It is the exact same on both TiVos, using same model NICs, but actually different NICs.

Does anyone have ANY ideas why I can't ping the TiVo when the AGIGAUSB is plugged in?

TIA,
Kyle


----------



## JamieP (Aug 3, 2004)

Are you sure you are getting an IP address? Are you using DHCP, or a fixed ipaddr?

The easiest way to debug network problems is from bash on the serial console. If you don't have a serial console cable, you might want to pick one up. "ifconfig eth0" should give you some useful information.


----------



## daleykd (May 1, 2006)

I'm lead to believe that YES, it is getting an IP because as soon as I hotswap the NIC, my (Windows) "ping 192.168.1.98 -t" shows responses.

No DHCP, I'm using static IP.

I'll get a serial cable ASAP so I can use ifconfig eth0 while the Airlink is in.

Any other possible ideas would be greatly appreciated.

Thanks!


----------



## JamieP (Aug 3, 2004)

daleykd said:


> I'm lead to believe that YES, it is getting an IP because as soon as I hotswap the NIC, my (Windows) "ping 192.168.1.98 -t" shows responses.


I don't understand. It might well be that your dlink is getting an ipaddr, but your airlink isn't. How did you setup your ip address? It might be tied to the specific adapter you were using when you set it up (the dlink, I presume).


----------



## daleykd (May 1, 2006)

That's a good idea/theory and I'll check on it as soon as I get home. I'll keep ya posted. Thanks!

I don't 100% remember how we assigned the ipaddr. The main reason I say this is because we tried the Zipper to assign the IP, and it didn't work, so we modified the rc.sysinit.author file, and it kinda/sorta worked in coordination with the Zipper. It only worked by a sheer act of God.
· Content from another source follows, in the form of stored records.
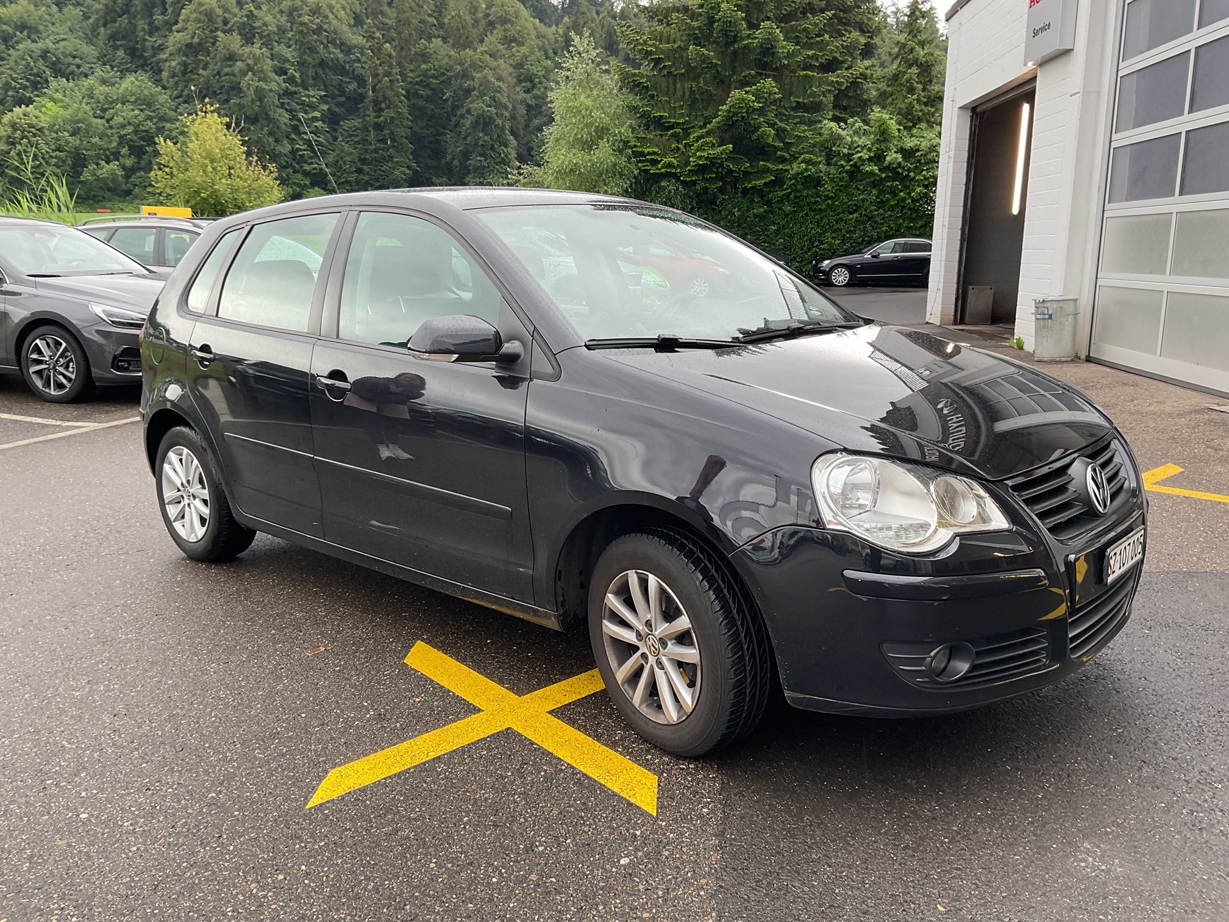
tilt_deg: -11.1
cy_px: 461
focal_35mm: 29
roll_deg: -2.4
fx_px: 1030
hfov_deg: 61.7
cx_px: 614
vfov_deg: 48.2
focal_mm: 3
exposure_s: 1/111
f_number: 1.8
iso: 16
I'll let ya know in a few hours.

Thanks,
Kyle


----------



## JamieP (Aug 3, 2004)

daleykd said:


> That's a good idea/theory and I'll check on it as soon as I get home. I'll keep ya posted. Thanks!
> 
> I don't 100% remember how we assigned the ipaddr. The main reason I say this is because we tried the Zipper to assign the IP, and it didn't work, so we modified the rc.sysinit.author file, and it kinda/sorta worked in coordination with the Zipper. It only worked by a sheer act of God.
> 
> ...


Another idea for debugging without a serial cable: since you have one working adapter, plug it in first, so you can telnet in, then plug the second dongle in. Then run ifconfig on both interfaces to see their parameters (ipaddr, etc).
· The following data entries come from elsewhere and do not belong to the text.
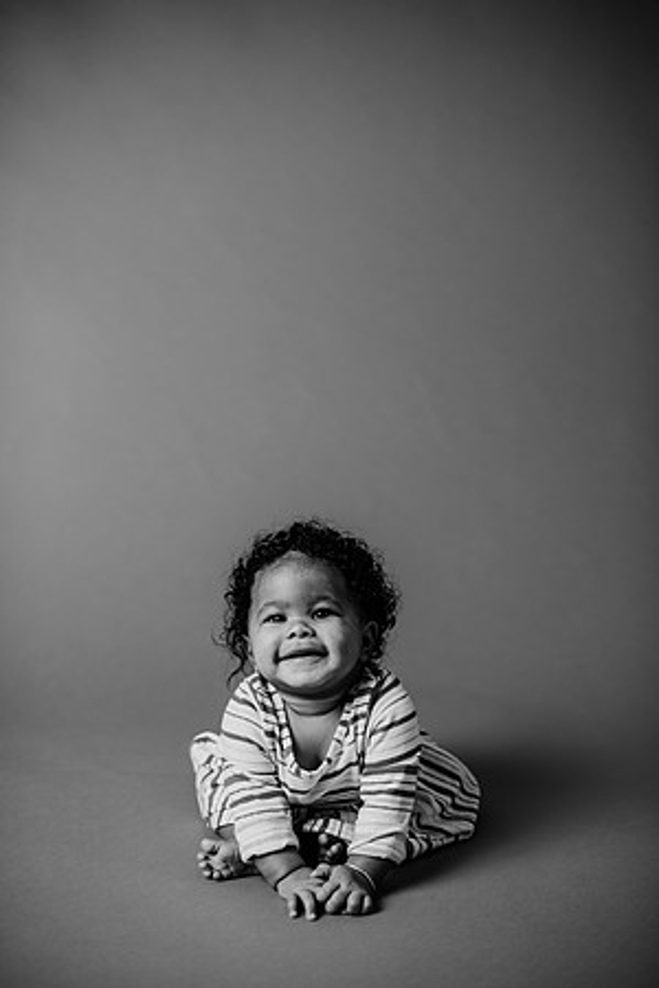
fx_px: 1373
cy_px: 494
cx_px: 330
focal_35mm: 50
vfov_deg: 39.6
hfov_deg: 27.0
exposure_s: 1/160
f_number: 2.2
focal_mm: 50
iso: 100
In general, setting the ipaddr in rc.sysinit.author isn't a good idea and can cause MRV problems. Most people use netconfig.tcl.


----------



## daleykd (May 1, 2006)

You'll think I'm absolutely weird, but the following in an excerpt from the email I just wrote my TiVo-Hacking friend. It explains the "solution."



> Holy cow, man. I'm actually quite upset.
> 
> So, I was TRYING to make my own serial cable, and even though I'm pretty darn sure I got the right pins, it still didn't work. So, I remembered you talking about DHCP. I then brought my WET54G bridge in and connected it to the D-Link NIC. I telnet'd in to look at the rc.sysinit.author file and then hotswapped the D-Link TO the Airlink (connected to the bridge, mind you). Surprisingly... the Tx/Rx LED flickered a little... and even more surprisingly, I didn't lose the telnet session.... IT HAD WORKED!!!
> 
> ...


----------